Pour l’Épi du Rouergue, autant que pour Victoire, les méthodes de boulange sont à la fois similaires et traditionnelles. "On pétrit sur place, on façonne et on cuit sur place. Nous avons toujours une fournée à 17 heures pour avoir du pain chaud pour notre clientèle", confie Philippe Desroches.

De son côté, à l’Épi du Rouergue, on pétrit, façonne et cuit le pain au siège, à Lioujas. Le pain est ensuite distribué dans les magasins du département et sur les marchés. Ces derniers étant d’ailleurs une vraie marque de fabrique pour l’entreprise qui fournit 120 marchés hebdomadaires, dans toute la région sud de la France.
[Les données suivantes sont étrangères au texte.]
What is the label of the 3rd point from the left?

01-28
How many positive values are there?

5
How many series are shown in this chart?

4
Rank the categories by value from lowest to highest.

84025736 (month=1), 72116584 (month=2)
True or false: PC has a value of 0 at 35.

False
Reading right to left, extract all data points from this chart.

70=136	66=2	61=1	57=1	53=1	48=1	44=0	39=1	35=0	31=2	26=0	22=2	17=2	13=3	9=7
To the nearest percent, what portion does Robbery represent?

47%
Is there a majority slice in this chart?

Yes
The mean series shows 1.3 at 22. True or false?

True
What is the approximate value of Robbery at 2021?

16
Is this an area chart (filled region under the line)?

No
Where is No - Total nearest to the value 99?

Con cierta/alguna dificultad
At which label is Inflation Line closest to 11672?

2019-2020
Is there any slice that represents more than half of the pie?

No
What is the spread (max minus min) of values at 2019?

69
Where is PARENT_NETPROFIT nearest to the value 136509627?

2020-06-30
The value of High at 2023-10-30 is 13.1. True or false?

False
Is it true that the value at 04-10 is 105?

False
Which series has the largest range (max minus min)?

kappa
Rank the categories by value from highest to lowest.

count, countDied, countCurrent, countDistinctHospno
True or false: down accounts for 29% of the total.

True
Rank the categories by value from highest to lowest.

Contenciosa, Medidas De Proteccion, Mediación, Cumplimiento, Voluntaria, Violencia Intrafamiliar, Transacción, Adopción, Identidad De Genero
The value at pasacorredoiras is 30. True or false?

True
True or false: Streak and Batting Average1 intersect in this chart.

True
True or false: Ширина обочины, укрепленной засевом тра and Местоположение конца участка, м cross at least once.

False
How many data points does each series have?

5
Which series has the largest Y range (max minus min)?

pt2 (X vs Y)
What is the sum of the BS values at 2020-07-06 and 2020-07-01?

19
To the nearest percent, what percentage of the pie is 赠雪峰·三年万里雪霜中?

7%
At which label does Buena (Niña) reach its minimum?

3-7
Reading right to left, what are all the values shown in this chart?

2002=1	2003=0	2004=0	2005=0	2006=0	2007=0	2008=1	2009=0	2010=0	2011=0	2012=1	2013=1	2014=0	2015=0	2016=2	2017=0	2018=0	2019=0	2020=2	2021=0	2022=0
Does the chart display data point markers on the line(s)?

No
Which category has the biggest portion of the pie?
Les deux enseignes sont sur une trajectoire positive. Si Victoire a ouvert une nouvelle boutique à Baraqueville cet hiver, l’Épi du Rouergue n’est pas en reste. Il est d’ores et déjà en chantier et espère une ouverture d’ici le début de cet été. La ville de Millau qui connaît un des plus gros marchés depuis 45 ans est aussi en demande d’un magasin que pourrait bien ouvrir l’Épi du Rouergue, déjà présent sur le marché. D’autres projets concernent aussi Puygouzon (dans le Tarn).

À Victoire, on ne s’arrête pas aux frontières nationales. "Nous avons réalisé une enseigne à Cape Town, en Afrique du Sud et nous sommes en pourparlers avec la Chine pour en lancer d’autres. Nous pensons aussi vendre des concessions de marques et sortir en Amérique latine et en Asie. En Aveyron, nous avons des projets à Sébazac, Espalion et à Montpellier. Nous prospectons aussi autour de Figeac", annonce Philippe Desroches.

Rien ne semble arrêter les boulangers aveyronnais, sinon le manque de la main-d’œuvre. Toutes les deux cherchent régulièrement des collaborateurs dans les magasins et sur les marchés.

Des embauches et des évolutions

Les deux enseignes cherchent activement des collaborateurs. l’Épi du Rouergue est prêt à embaucher une vingtaine de vendeurs dans ses magasins, tout au long de l’année 2019. Les personnes sont prises en CDI, sur un temps de 35 heures par semaine. Pour postuler, il faut écrire directement au siège, à Lioujas (ZA Lioujas, 12 740 La Loubière). Michel Molinié promet une évolution salariale aux collaborateurs motivés par la passion du pain. à Victoire, même son de cloche. L’enseigne recrute régulièrement des boulangers et des vendeurs, "qui ont le sourire et le sens de l’accueil". "Chez nous, il y a vraiment des perspectives d’évolution", assure Philippe Desroches. Les personnes intéressées par ces métiers peuvent postuler directement à Saint-Félix où il y a des demandes actuellement.